(Exercise input)

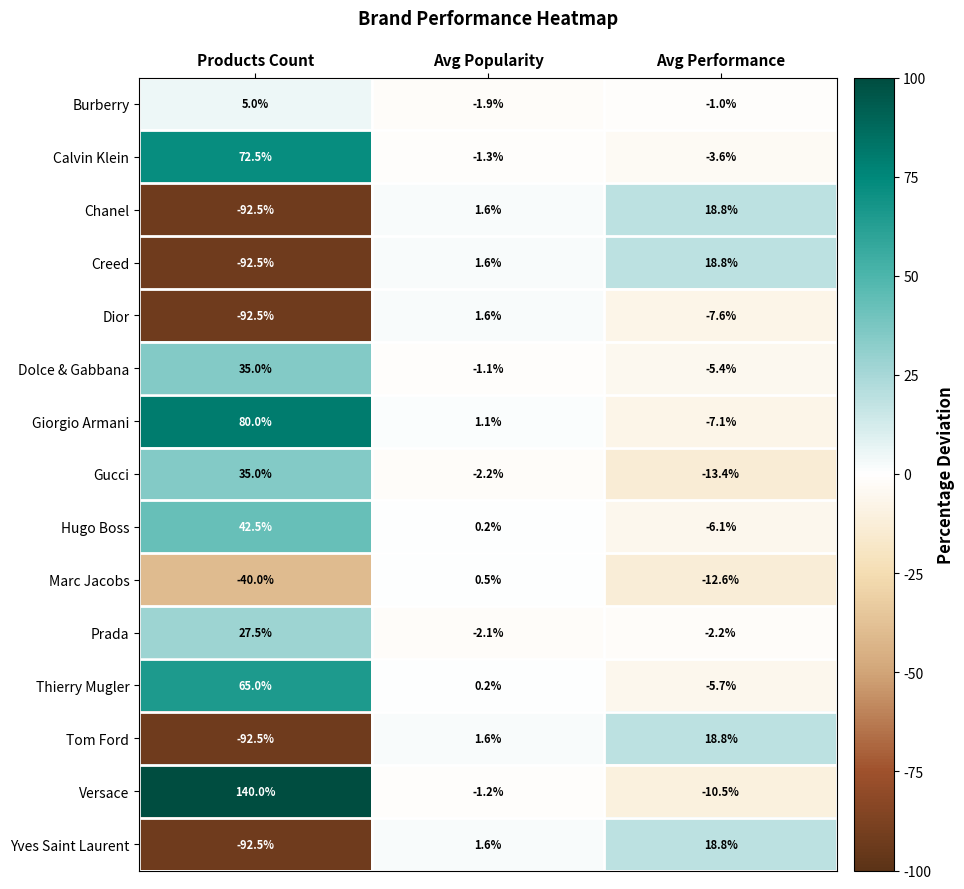

How many categories are shown in the chart?

3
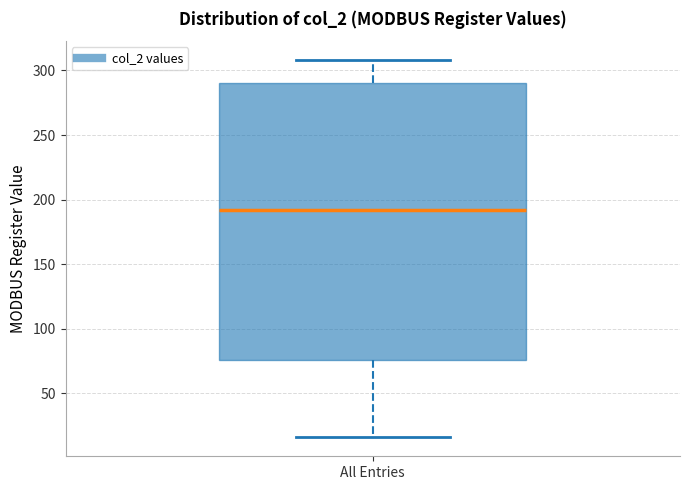

Where does the lower whisker of the box for All Entries end on the y-axis? The values are not printed on the chart, so give them approximately, as read against the axis.

15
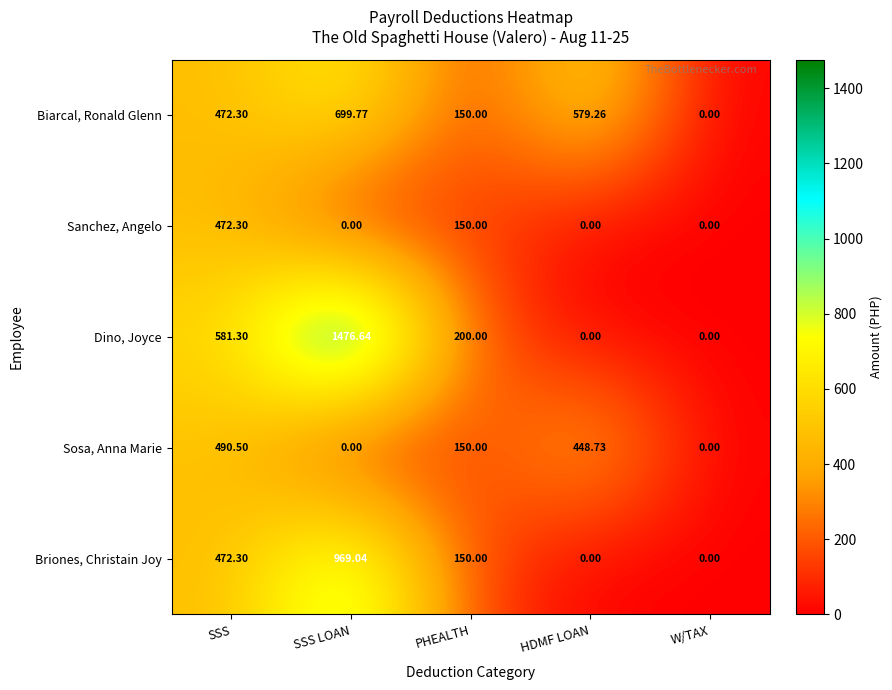

List the series in order of their peak value, highest first.

Dino, Joyce, Briones, Christain Joy, Biarcal, Ronald Glenn, Sosa, Anna Marie, Sanchez, Angelo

(End Exercise input)

### Task directions
Tally the lines in the items above that contain the string "chart". Reply with the number alone.

### Reply to the exercise
2